Please revise the rows below by changing each "common name" to "vernacular name", keeping every other line and word the same.

----------------

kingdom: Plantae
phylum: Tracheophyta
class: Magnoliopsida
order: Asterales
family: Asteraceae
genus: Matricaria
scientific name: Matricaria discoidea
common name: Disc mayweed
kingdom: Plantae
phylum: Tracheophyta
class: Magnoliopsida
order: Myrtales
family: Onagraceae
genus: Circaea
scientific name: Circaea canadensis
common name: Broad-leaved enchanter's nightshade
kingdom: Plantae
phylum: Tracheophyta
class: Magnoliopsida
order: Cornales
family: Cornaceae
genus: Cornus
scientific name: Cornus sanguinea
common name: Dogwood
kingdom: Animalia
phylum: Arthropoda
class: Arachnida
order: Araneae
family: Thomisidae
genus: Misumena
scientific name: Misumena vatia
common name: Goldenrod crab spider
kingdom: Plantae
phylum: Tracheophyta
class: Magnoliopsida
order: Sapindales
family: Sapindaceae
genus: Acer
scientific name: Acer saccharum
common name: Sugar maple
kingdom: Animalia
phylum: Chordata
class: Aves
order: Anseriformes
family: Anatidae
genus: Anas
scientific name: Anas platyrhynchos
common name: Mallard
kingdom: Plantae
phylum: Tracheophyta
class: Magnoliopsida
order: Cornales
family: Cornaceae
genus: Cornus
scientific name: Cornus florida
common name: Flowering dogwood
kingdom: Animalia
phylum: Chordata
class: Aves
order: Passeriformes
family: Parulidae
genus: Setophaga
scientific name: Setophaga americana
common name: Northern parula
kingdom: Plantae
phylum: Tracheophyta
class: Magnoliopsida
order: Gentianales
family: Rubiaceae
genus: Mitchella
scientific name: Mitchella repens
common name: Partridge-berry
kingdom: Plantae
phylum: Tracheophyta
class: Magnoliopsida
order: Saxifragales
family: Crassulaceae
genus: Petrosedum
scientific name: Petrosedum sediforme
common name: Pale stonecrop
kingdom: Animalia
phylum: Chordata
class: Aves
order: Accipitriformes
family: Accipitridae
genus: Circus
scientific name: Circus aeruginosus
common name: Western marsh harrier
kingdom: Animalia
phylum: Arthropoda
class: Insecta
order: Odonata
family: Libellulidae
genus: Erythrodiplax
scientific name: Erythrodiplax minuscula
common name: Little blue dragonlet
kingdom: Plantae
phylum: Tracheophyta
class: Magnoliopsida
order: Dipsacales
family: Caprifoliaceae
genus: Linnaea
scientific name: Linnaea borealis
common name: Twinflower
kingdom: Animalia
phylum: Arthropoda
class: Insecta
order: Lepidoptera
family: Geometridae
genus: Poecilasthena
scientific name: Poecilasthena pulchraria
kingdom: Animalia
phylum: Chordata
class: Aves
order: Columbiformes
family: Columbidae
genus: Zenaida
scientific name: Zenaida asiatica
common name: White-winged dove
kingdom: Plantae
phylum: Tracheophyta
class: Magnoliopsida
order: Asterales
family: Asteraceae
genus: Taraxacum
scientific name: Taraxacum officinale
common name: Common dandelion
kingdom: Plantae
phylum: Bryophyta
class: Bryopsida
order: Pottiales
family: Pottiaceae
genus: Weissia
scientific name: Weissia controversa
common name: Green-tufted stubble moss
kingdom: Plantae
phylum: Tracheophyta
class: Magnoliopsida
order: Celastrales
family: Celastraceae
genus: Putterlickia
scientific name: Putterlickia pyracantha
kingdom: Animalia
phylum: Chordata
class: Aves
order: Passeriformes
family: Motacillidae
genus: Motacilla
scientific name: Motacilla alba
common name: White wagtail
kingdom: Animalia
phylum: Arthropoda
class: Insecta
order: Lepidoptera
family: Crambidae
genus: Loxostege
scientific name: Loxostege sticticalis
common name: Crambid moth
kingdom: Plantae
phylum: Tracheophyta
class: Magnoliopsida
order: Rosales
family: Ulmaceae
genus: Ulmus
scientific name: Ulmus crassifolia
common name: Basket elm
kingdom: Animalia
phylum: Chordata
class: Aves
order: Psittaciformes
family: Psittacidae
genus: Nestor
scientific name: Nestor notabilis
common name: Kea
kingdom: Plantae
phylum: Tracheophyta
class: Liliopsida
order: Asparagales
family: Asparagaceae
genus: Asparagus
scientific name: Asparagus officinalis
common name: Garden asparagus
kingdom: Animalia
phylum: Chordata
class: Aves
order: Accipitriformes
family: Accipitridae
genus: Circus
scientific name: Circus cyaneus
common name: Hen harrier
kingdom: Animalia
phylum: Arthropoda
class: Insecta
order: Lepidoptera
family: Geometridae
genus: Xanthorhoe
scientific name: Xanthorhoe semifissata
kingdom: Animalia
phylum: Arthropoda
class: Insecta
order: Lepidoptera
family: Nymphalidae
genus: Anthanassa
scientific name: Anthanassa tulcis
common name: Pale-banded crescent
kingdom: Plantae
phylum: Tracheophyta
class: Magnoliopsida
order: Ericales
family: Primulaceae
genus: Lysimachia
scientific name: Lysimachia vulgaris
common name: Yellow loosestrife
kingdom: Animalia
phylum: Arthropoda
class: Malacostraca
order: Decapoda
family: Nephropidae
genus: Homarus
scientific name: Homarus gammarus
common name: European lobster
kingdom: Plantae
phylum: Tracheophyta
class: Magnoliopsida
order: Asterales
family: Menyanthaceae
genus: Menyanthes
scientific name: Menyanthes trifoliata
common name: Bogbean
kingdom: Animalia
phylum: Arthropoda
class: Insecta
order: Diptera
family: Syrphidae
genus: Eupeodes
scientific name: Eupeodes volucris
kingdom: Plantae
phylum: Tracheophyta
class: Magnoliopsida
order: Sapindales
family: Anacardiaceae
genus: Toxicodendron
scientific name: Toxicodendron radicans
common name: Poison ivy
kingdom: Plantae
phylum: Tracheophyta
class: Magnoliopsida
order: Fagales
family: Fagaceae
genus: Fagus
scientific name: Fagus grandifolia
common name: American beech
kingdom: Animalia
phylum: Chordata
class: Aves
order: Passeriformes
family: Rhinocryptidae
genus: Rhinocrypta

----------------

** Correct output **
kingdom: Plantae
phylum: Tracheophyta
class: Magnoliopsida
order: Asterales
family: Asteraceae
genus: Matricaria
scientific name: Matricaria discoidea
vernacular name: Disc mayweed
kingdom: Plantae
phylum: Tracheophyta
class: Magnoliopsida
order: Myrtales
family: Onagraceae
genus: Circaea
scientific name: Circaea canadensis
vernacular name: Broad-leaved enchanter's nightshade
kingdom: Plantae
phylum: Tracheophyta
class: Magnoliopsida
order: Cornales
family: Cornaceae
genus: Cornus
scientific name: Cornus sanguinea
vernacular name: Dogwood
kingdom: Animalia
phylum: Arthropoda
class: Arachnida
order: Araneae
family: Thomisidae
genus: Misumena
scientific name: Misumena vatia
vernacular name: Goldenrod crab spider
kingdom: Plantae
phylum: Tracheophyta
class: Magnoliopsida
order: Sapindales
family: Sapindaceae
genus: Acer
scientific name: Acer saccharum
vernacular name: Sugar maple
kingdom: Animalia
phylum: Chordata
class: Aves
order: Anseriformes
family: Anatidae
genus: Anas
scientific name: Anas platyrhynchos
vernacular name: Mallard
kingdom: Plantae
phylum: Tracheophyta
class: Magnoliopsida
order: Cornales
family: Cornaceae
genus: Cornus
scientific name: Cornus florida
vernacular name: Flowering dogwood
kingdom: Animalia
phylum: Chordata
class: Aves
order: Passeriformes
family: Parulidae
genus: Setophaga
scientific name: Setophaga americana
vernacular name: Northern parula
kingdom: Plantae
phylum: Tracheophyta
class: Magnoliopsida
order: Gentianales
family: Rubiaceae
genus: Mitchella
scientific name: Mitchella repens
vernacular name: Partridge-berry
kingdom: Plantae
phylum: Tracheophyta
class: Magnoliopsida
order: Saxifragales
family: Crassulaceae
genus: Petrosedum
scientific name: Petrosedum sediforme
vernacular name: Pale stonecrop
kingdom: Animalia
phylum: Chordata
class: Aves
order: Accipitriformes
family: Accipitridae
genus: Circus
scientific name: Circus aeruginosus
vernacular name: Western marsh harrier
kingdom: Animalia
phylum: Arthropoda
class: Insecta
order: Odonata
family: Libellulidae
genus: Erythrodiplax
scientific name: Erythrodiplax minuscula
vernacular name: Little blue dragonlet
kingdom: Plantae
phylum: Tracheophyta
class: Magnoliopsida
order: Dipsacales
family: Caprifoliaceae
genus: Linnaea
scientific name: Linnaea borealis
vernacular name: Twinflower
kingdom: Animalia
phylum: Arthropoda
class: Insecta
order: Lepidoptera
family: Geometridae
genus: Poecilasthena
scientific name: Poecilasthena pulchraria
kingdom: Animalia
phylum: Chordata
class: Aves
order: Columbiformes
family: Columbidae
genus: Zenaida
scientific name: Zenaida asiatica
vernacular name: White-winged dove
kingdom: Plantae
phylum: Tracheophyta
class: Magnoliopsida
order: Asterales
family: Asteraceae
genus: Taraxacum
scientific name: Taraxacum officinale
vernacular name: Common dandelion
kingdom: Plantae
phylum: Bryophyta
class: Bryopsida
order: Pottiales
family: Pottiaceae
genus: Weissia
scientific name: Weissia controversa
vernacular name: Green-tufted stubble moss
kingdom: Plantae
phylum: Tracheophyta
class: Magnoliopsida
order: Celastrales
family: Celastraceae
genus: Putterlickia
scientific name: Putterlickia pyracantha
kingdom: Animalia
phylum: Chordata
class: Aves
order: Passeriformes
family: Motacillidae
genus: Motacilla
scientific name: Motacilla alba
vernacular name: White wagtail
kingdom: Animalia
phylum: Arthropoda
class: Insecta
order: Lepidoptera
family: Crambidae
genus: Loxostege
scientific name: Loxostege sticticalis
vernacular name: Crambid moth
kingdom: Plantae
phylum: Tracheophyta
class: Magnoliopsida
order: Rosales
family: Ulmaceae
genus: Ulmus
scientific name: Ulmus crassifolia
vernacular name: Basket elm
kingdom: Animalia
phylum: Chordata
class: Aves
order: Psittaciformes
family: Psittacidae
genus: Nestor
scientific name: Nestor notabilis
vernacular name: Kea
kingdom: Plantae
phylum: Tracheophyta
class: Liliopsida
order: Asparagales
family: Asparagaceae
genus: Asparagus
scientific name: Asparagus officinalis
vernacular name: Garden asparagus
kingdom: Animalia
phylum: Chordata
class: Aves
order: Accipitriformes
family: Accipitridae
genus: Circus
scientific name: Circus cyaneus
vernacular name: Hen harrier
kingdom: Animalia
phylum: Arthropoda
class: Insecta
order: Lepidoptera
family: Geometridae
genus: Xanthorhoe
scientific name: Xanthorhoe semifissata
kingdom: Animalia
phylum: Arthropoda
class: Insecta
order: Lepidoptera
family: Nymphalidae
genus: Anthanassa
scientific name: Anthanassa tulcis
vernacular name: Pale-banded crescent
kingdom: Plantae
phylum: Tracheophyta
class: Magnoliopsida
order: Ericales
family: Primulaceae
genus: Lysimachia
scientific name: Lysimachia vulgaris
vernacular name: Yellow loosestrife
kingdom: Animalia
phylum: Arthropoda
class: Malacostraca
order: Decapoda
family: Nephropidae
genus: Homarus
scientific name: Homarus gammarus
vernacular name: European lobster
kingdom: Plantae
phylum: Tracheophyta
class: Magnoliopsida
order: Asterales
family: Menyanthaceae
genus: Menyanthes
scientific name: Menyanthes trifoliata
vernacular name: Bogbean
kingdom: Animalia
phylum: Arthropoda
class: Insecta
order: Diptera
family: Syrphidae
genus: Eupeodes
scientific name: Eupeodes volucris
kingdom: Plantae
phylum: Tracheophyta
class: Magnoliopsida
order: Sapindales
family: Anacardiaceae
genus: Toxicodendron
scientific name: Toxicodendron radicans
vernacular name: Poison ivy
kingdom: Plantae
phylum: Tracheophyta
class: Magnoliopsida
order: Fagales
family: Fagaceae
genus: Fagus
scientific name: Fagus grandifolia
vernacular name: American beech
kingdom: Animalia
phylum: Chordata
class: Aves
order: Passeriformes
family: Rhinocryptidae
genus: Rhinocrypta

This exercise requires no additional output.